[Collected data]
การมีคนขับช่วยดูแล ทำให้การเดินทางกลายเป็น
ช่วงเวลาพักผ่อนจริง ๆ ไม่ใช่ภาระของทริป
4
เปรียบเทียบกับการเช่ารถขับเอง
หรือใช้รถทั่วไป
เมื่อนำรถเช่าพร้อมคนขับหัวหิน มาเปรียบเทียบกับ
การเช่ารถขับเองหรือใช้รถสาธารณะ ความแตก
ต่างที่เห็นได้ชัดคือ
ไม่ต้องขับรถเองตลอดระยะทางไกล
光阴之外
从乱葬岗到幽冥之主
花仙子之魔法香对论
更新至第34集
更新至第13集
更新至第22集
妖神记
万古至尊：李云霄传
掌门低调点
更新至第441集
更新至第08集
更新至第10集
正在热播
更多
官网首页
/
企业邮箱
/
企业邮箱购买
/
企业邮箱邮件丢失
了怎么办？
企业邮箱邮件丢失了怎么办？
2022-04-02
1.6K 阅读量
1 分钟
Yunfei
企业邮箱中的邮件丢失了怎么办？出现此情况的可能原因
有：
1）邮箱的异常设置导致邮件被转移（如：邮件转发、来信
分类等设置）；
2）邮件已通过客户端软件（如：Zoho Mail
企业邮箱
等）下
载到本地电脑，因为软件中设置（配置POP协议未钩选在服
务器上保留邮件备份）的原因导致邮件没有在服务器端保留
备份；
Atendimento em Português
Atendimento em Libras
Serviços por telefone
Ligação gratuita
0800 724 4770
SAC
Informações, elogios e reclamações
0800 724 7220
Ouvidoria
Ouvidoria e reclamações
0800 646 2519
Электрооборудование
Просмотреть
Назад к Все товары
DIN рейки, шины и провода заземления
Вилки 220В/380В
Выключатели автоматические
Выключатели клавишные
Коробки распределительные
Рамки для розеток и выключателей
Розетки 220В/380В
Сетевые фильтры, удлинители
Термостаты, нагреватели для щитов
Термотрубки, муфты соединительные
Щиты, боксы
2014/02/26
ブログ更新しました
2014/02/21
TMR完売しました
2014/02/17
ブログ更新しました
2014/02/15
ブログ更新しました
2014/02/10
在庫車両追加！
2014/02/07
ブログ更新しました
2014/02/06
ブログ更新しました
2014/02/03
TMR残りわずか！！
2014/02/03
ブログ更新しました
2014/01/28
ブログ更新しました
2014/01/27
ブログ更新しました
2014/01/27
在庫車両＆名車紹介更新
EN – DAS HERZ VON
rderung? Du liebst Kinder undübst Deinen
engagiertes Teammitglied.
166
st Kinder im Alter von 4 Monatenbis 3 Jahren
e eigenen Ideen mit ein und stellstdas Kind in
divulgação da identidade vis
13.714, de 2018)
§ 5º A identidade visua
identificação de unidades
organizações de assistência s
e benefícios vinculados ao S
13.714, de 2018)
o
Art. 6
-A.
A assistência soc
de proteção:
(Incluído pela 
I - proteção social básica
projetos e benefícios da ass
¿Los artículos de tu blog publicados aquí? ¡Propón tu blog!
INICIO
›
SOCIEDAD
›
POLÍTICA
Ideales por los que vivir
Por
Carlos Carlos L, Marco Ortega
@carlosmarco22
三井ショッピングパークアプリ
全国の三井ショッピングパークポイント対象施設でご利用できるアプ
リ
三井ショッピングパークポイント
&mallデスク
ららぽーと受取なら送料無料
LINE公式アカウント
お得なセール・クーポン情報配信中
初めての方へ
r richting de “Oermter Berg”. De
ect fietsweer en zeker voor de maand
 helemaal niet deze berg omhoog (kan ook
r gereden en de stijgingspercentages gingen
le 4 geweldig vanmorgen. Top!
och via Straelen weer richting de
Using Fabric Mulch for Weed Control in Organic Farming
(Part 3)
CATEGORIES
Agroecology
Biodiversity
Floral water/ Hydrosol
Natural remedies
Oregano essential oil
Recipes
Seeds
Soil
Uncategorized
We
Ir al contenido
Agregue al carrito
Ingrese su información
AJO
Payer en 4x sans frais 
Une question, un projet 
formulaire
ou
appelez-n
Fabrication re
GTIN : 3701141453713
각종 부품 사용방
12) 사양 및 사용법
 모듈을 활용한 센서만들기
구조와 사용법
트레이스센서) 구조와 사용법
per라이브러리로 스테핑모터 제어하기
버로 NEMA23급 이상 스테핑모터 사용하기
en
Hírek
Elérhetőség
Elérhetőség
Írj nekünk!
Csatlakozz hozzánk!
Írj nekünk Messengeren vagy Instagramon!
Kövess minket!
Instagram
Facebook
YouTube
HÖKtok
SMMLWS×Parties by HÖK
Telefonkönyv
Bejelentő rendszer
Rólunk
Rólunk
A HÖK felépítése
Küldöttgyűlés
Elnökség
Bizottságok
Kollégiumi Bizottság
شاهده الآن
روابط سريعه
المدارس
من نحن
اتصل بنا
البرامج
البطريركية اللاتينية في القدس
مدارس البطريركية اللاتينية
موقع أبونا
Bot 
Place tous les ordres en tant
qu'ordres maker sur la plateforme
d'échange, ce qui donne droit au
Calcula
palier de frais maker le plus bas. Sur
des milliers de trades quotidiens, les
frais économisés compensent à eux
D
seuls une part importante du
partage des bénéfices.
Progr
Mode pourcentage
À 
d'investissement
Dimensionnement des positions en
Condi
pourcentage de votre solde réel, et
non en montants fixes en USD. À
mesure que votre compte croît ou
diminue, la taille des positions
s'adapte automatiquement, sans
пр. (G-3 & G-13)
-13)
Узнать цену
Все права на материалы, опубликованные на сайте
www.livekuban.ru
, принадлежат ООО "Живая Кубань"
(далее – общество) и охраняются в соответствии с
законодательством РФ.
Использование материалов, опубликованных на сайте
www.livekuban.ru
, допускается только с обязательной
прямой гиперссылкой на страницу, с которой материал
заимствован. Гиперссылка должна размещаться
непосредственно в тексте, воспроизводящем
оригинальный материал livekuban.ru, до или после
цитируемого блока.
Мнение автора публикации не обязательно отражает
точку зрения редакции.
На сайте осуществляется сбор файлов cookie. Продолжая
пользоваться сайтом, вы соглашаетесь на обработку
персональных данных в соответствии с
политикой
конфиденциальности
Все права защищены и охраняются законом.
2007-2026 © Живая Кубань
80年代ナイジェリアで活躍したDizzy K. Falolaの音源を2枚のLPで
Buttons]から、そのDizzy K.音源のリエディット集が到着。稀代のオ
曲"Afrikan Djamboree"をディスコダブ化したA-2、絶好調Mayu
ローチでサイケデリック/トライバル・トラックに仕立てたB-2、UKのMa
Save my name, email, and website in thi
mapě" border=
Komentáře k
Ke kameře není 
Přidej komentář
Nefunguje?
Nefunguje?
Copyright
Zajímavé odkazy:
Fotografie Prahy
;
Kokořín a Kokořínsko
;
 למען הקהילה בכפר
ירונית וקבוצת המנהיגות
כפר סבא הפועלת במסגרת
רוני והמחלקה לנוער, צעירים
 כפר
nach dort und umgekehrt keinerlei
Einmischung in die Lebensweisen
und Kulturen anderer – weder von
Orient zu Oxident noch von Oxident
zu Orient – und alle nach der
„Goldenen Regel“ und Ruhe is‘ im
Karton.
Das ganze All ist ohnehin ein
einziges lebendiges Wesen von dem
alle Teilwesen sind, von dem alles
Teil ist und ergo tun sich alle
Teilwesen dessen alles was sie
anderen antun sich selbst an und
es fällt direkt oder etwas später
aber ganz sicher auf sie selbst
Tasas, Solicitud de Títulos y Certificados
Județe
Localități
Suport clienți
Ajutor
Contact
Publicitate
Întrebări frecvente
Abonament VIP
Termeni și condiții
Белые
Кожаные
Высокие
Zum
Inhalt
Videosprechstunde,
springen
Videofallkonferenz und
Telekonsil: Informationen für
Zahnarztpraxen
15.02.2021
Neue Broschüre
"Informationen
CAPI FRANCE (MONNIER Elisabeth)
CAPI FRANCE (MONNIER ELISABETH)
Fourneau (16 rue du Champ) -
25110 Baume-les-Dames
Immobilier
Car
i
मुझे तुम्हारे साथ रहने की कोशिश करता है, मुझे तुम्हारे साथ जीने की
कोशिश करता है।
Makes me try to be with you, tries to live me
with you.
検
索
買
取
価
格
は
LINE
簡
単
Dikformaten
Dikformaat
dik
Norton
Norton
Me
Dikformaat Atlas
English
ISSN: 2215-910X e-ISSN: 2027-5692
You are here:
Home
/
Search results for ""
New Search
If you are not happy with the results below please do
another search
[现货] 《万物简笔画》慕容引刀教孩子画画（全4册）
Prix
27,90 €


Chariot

→ AIM OF THE TASK:
Using the entries above, give back exactly the line containing "des milliers de trades quotidiens, les", the line containing "непосредственно в тексте, воспроизводящем", and every line between them, and nothing else.

→ RESPONSE TO THIS EXERCISE:
des milliers de trades quotidiens, les
frais économisés compensent à eux
D
seuls une part importante du
partage des bénéfices.
Progr
Mode pourcentage
À 
d'investissement
Dimensionnement des positions en
Condi
pourcentage de votre solde réel, et
non en montants fixes en USD. À
mesure que votre compte croît ou
diminue, la taille des positions
s'adapte automatiquement, sans
пр. (G-3 & G-13)
-13)
Узнать цену
Все права на материалы, опубликованные на сайте
www.livekuban.ru
, принадлежат ООО "Живая Кубань"
(далее – общество) и охраняются в соответствии с
законодательством РФ.
Использование материалов, опубликованных на сайте
www.livekuban.ru
, допускается только с обязательной
прямой гиперссылкой на страницу, с которой материал
заимствован. Гиперссылка должна размещаться
непосредственно в тексте, воспроизводящем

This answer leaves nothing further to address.